» **WORK REQUIRED**: I'd like every record given again exactly, please.

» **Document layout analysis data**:
┌──

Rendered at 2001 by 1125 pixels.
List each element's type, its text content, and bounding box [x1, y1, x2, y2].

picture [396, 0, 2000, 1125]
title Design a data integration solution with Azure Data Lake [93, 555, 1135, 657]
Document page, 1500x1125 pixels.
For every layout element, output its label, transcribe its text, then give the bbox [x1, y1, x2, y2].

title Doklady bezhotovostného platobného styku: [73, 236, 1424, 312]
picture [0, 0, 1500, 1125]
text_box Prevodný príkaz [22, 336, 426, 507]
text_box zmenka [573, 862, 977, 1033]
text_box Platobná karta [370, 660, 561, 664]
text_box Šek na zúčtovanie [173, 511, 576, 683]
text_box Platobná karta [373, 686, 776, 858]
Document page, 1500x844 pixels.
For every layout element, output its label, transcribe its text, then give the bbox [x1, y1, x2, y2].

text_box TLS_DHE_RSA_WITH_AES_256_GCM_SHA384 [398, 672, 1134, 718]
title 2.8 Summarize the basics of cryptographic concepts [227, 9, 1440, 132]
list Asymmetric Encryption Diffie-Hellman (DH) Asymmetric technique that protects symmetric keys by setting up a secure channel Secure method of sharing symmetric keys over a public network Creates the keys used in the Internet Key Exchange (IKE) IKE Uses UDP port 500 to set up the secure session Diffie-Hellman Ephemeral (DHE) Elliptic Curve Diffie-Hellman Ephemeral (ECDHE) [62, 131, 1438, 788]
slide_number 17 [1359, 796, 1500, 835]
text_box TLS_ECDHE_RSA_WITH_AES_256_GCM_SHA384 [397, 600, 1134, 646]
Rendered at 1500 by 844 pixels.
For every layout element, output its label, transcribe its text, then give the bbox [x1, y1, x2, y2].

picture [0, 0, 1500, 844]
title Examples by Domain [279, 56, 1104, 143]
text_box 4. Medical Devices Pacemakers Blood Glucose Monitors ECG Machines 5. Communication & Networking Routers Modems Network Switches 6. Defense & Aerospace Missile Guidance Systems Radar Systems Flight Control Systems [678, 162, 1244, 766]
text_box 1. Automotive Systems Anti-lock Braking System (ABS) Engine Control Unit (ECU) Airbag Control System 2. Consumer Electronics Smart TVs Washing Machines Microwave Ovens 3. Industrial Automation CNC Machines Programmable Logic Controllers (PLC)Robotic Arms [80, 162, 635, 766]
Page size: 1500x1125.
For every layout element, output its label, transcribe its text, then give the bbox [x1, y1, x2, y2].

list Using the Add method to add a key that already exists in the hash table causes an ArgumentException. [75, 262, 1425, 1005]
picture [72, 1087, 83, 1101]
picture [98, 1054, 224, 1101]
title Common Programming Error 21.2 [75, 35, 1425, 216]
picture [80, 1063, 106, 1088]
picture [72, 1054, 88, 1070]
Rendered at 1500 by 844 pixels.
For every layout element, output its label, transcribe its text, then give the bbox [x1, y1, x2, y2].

└──

» **OUTPUT OF THE EXERCISE**:
Rendered at 2001 by 1125 pixels.
List each element's type, its text content, and bounding box [x1, y1, x2, y2].

picture [396, 0, 2000, 1125]
title Design a data integration solution with Azure Data Lake [93, 555, 1135, 657]
Document page, 1500x1125 pixels.
For every layout element, output its label, transcribe its text, then give the bbox [x1, y1, x2, y2].

title Doklady bezhotovostného platobného styku: [73, 236, 1424, 312]
picture [0, 0, 1500, 1125]
text_box Prevodný príkaz [22, 336, 426, 507]
text_box zmenka [573, 862, 977, 1033]
text_box Platobná karta [370, 660, 561, 664]
text_box Šek na zúčtovanie [173, 511, 576, 683]
text_box Platobná karta [373, 686, 776, 858]
Document page, 1500x844 pixels.
For every layout element, output its label, transcribe its text, then give the bbox [x1, y1, x2, y2].

text_box TLS_DHE_RSA_WITH_AES_256_GCM_SHA384 [398, 672, 1134, 718]
title 2.8 Summarize the basics of cryptographic concepts [227, 9, 1440, 132]
list Asymmetric Encryption Diffie-Hellman (DH) Asymmetric technique that protects symmetric keys by setting up a secure channel Secure method of sharing symmetric keys over a public network Creates the keys used in the Internet Key Exchange (IKE) IKE Uses UDP port 500 to set up the secure session Diffie-Hellman Ephemeral (DHE) Elliptic Curve Diffie-Hellman Ephemeral (ECDHE) [62, 131, 1438, 788]
slide_number 17 [1359, 796, 1500, 835]
text_box TLS_ECDHE_RSA_WITH_AES_256_GCM_SHA384 [397, 600, 1134, 646]
Rendered at 1500 by 844 pixels.
For every layout element, output its label, transcribe its text, then give the bbox [x1, y1, x2, y2].

picture [0, 0, 1500, 844]
title Examples by Domain [279, 56, 1104, 143]
text_box 4. Medical Devices Pacemakers Blood Glucose Monitors ECG Machines 5. Communication & Networking Routers Modems Network Switches 6. Defense & Aerospace Missile Guidance Systems Radar Systems Flight Control Systems [678, 162, 1244, 766]
text_box 1. Automotive Systems Anti-lock Braking System (ABS) Engine Control Unit (ECU) Airbag Control System 2. Consumer Electronics Smart TVs Washing Machines Microwave Ovens 3. Industrial Automation CNC Machines Programmable Logic Controllers (PLC)Robotic Arms [80, 162, 635, 766]
Page size: 1500x1125.
For every layout element, output its label, transcribe its text, then give the bbox [x1, y1, x2, y2].

list Using the Add method to add a key that already exists in the hash table causes an ArgumentException. [75, 262, 1425, 1005]
picture [72, 1087, 83, 1101]
picture [98, 1054, 224, 1101]
title Common Programming Error 21.2 [75, 35, 1425, 216]
picture [80, 1063, 106, 1088]
picture [72, 1054, 88, 1070]
Rendered at 1500 by 844 pixels.
For every layout element, output its label, transcribe its text, then give the bbox [x1, y1, x2, y2].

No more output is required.